Enquanto o mercado consumidor de smartphones — que a IDC projeta em 912 milhões de unidades com capacidades generativas de IA até 2028 — enfatiza personalização e conveniência, as implantações empresariais priorizam auditabilidade, compliance e mitigação de riscos — pontos que aparelhos focados no consumidor ainda não resolveram.
Dinâmica global e estratégias regionais
A divisão tecnológico‑geopolítica entre EUA e China complica o cenário. O adiamento do lançamento do Apple Intelligence na China continental abriu espaço que empresas chinesas como ByteDance, Alibaba, Baidu e Tencent disputam preencher. A abordagem da Apple difere por priorizar integração rígida hardware‑software com processamento no dispositivo, valorizando privacidade — posicionamento que alinha com exigências de segurança empresarial.

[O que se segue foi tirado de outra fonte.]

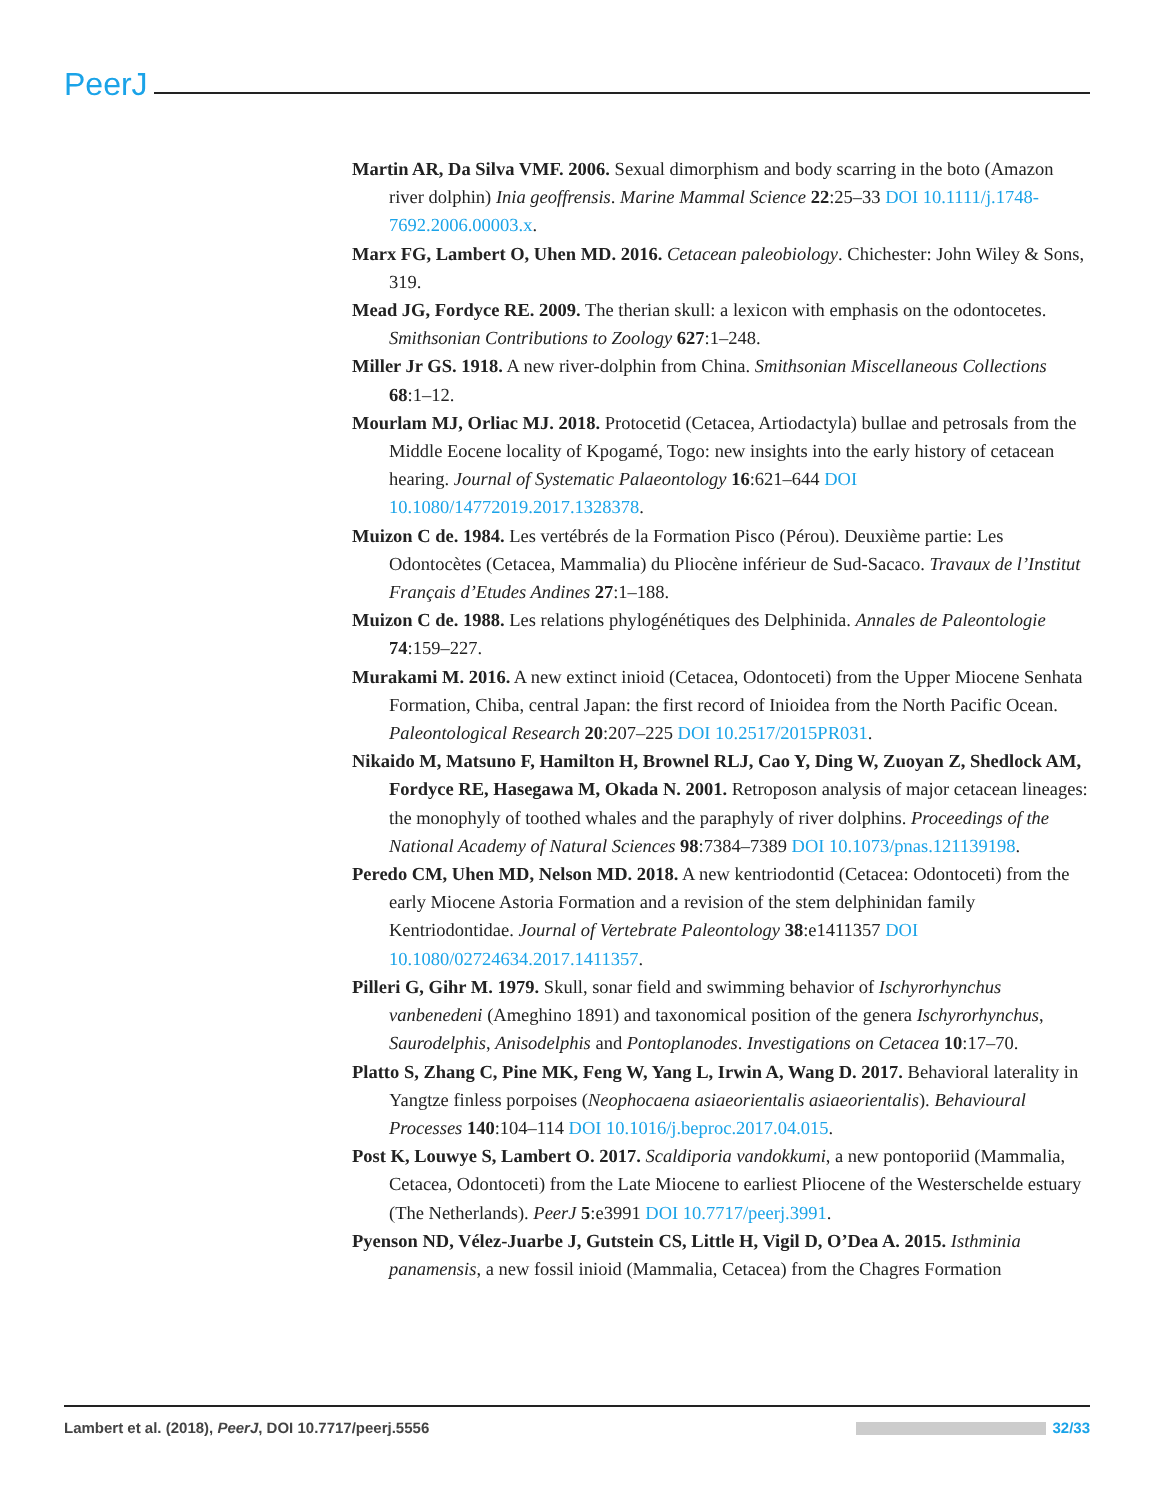PeerJ
Martin AR, Da Silva VMF. 2006. Sexual dimorphism and body scarring in the boto (Amazon river dolphin) Inia geoffrensis. Marine Mammal Science 22:25–33 DOI 10.1111/j.1748-7692.2006.00003.x.
Marx FG, Lambert O, Uhen MD. 2016. Cetacean paleobiology. Chichester: John Wiley & Sons, 319.
Mead JG, Fordyce RE. 2009. The therian skull: a lexicon with emphasis on the odontocetes. Smithsonian Contributions to Zoology 627:1–248.
Miller Jr GS. 1918. A new river-dolphin from China. Smithsonian Miscellaneous Collections 68:1–12.
Mourlam MJ, Orliac MJ. 2018. Protocetid (Cetacea, Artiodactyla) bullae and petrosals from the Middle Eocene locality of Kpogamé, Togo: new insights into the early history of cetacean hearing. Journal of Systematic Palaeontology 16:621–644 DOI 10.1080/14772019.2017.1328378.
Muizon C de. 1984. Les vertébrés de la Formation Pisco (Pérou). Deuxième partie: Les Odontocètes (Cetacea, Mammalia) du Pliocène inférieur de Sud-Sacaco. Travaux de l’Institut Français d’Etudes Andines 27:1–188.
Muizon C de. 1988. Les relations phylogénétiques des Delphinida. Annales de Paleontologie 74:159–227.
Murakami M. 2016. A new extinct inioid (Cetacea, Odontoceti) from the Upper Miocene Senhata Formation, Chiba, central Japan: the first record of Inioidea from the North Pacific Ocean. Paleontological Research 20:207–225 DOI 10.2517/2015PR031.
Nikaido M, Matsuno F, Hamilton H, Brownel RLJ, Cao Y, Ding W, Zuoyan Z, Shedlock AM, Fordyce RE, Hasegawa M, Okada N. 2001. Retroposon analysis of major cetacean lineages: the monophyly of toothed whales and the paraphyly of river dolphins. Proceedings of the National Academy of Natural Sciences 98:7384–7389 DOI 10.1073/pnas.121139198.
Peredo CM, Uhen MD, Nelson MD. 2018. A new kentriodontid (Cetacea: Odontoceti) from the early Miocene Astoria Formation and a revision of the stem delphinidan family Kentriodontidae. Journal of Vertebrate Paleontology 38:e1411357 DOI 10.1080/02724634.2017.1411357.
Pilleri G, Gihr M. 1979. Skull, sonar field and swimming behavior of Ischyrorhynchus vanbenedeni (Ameghino 1891) and taxonomical position of the genera Ischyrorhynchus, Saurodelphis, Anisodelphis and Pontoplanodes. Investigations on Cetacea 10:17–70.
Platto S, Zhang C, Pine MK, Feng W, Yang L, Irwin A, Wang D. 2017. Behavioral laterality in Yangtze finless porpoises (Neophocaena asiaeorientalis asiaeorientalis). Behavioural Processes 140:104–114 DOI 10.1016/j.beproc.2017.04.015.
Post K, Louwye S, Lambert O. 2017. Scaldiporia vandokkumi, a new pontoporiid (Mammalia, Cetacea, Odontoceti) from the Late Miocene to earliest Pliocene of the Westerschelde estuary (The Netherlands). PeerJ 5:e3991 DOI 10.7717/peerj.3991.
Pyenson ND, Vélez-Juarbe J, Gutstein CS, Little H, Vigil D, O’Dea A. 2015. Isthminia panamensis, a new fossil inioid (Mammalia, Cetacea) from the Chagres Formation
Lambert et al. (2018), PeerJ, DOI 10.7717/peerj.5556 32/33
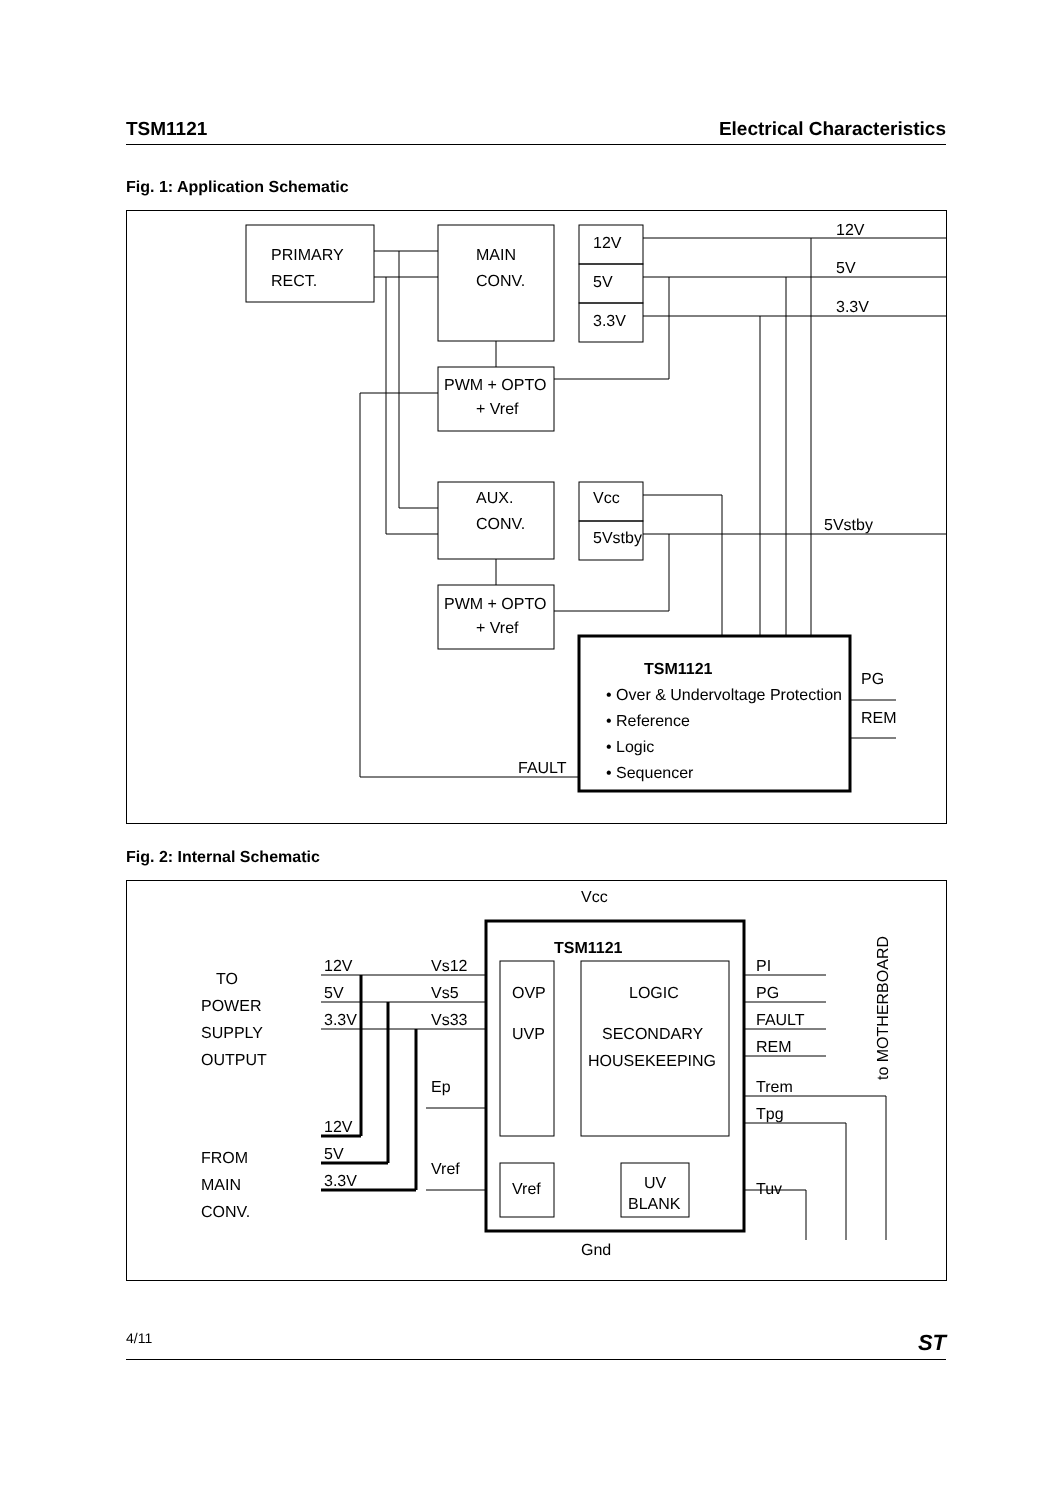TSM1121 Electrical Characteristics
Fig. 1: Application Schematic
PRIMARY
RECT.
MAIN
CONV.
12V
5V
3.3V
PWM + OPTO
+ Vref
AUX.
CONV.
Vcc
5Vstby
PWM + OPTO
+ Vref
12V
5V
3.3V
5Vstby
TSM1121
• Over & Undervoltage Protection
• Reference
• Logic
• Sequencer
FAULT
PG
REM
Fig. 2: Internal Schematic
Vcc
Gnd
TSM1121
TO
POWER
SUPPLY
OUTPUT
FROM
MAIN
CONV.
12V
5V
3.3V
12V
5V
3.3V
Vs12
Vs5
Vs33
Ep
Vref
OVP
UVP
LOGIC
SECONDARY
HOUSEKEEPING
Vref
UV
BLANK
PI
PG
FAULT
REM
Trem
Tpg
Tuv
to MOTHERBOARD
4/11 ST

A estratégia de licenciamento do Doubao pode acelerar sua penetração entre fabricantes chineses, potencialmente estabelecendo padrões de fato antes que concorrentes ocidentais atinjam integração em nível de sistema. Para empresas multinacionais, isso cria desafios de gestão de dispositivos quanto a soberania de dados, conformidade e experiências de uso consistentes. Segundo a Counterpoint Research, a região Ásia‑Pacífico é o mercado que mais cresce para agentes de IA, enquanto os EUA detêm atualmente 40,1% da receita.
Caminho a seguir: soluções, não hype
Para líderes empresariais que avaliam smartphones com IA agentiva, o protótipo ByteDance‑ZTE oferece lições claras sobre exigências a fazer a fornecedores:
- Estruturas de governança que definam limites de decisão, registrem todas as ações autônomas e ofereçam controle de acesso baseado em função. Soluções empresariais de alguns fornecedores já trazem provisionamento centralizado, logs de auditoria e concessão de permissões por papel como exemplos dessas demandas.
- Abordagens híbridas que equilibrem processamento no dispositivo para operações sensíveis com capacidades em nuvem para raciocínio complexo, atendendo a requisitos variados de residência de dados e conformidade.
- Rollouts faseados iniciando por casos de baixo risco. Implementações corporativas bem‑sucedidas demonstram como capturar valor enquanto gerenciam riscos por meio de pilotos controlados e validações de segurança.
A colaboração ByteDance‑ZTE antecipa uma convergência inevitável: capacidades agentivas de IA tendem a se tornar recursos padrão em smartphones, e não diferenciais exclusivos. A adoção empresarial seguirá padrões testados — programas piloto em ambientes controlados, validações de segurança e expansão gradual conforme estruturas de governança amadureçam.
A questão para líderes de tecnologia não é se smartphones com IA agentiva vão impactar a produtividade no trabalho, mas se esses líderes vão moldar estratégias de implantação de forma proativa ou reagir a tecnologias de consumo adaptadas para o ambiente corporativo. O pânico de privacidade pós‑lançamento sinalizou que organizações que exigirem segurança e governança de nível empresarial desde o início definirão o rumo dessa tecnologia. Conforme projeções que apontam que uma parcela significativa das decisões de trabalho será tomada autonomamente por agentes de IA até 2028, o smartphone deixa de ser só um aparelho de comunicação para tornar‑se um agente autônomo da empresa — e os vencedores serão os que implementarem com reflexão, segurança e governança escalável desde o primeiro dia.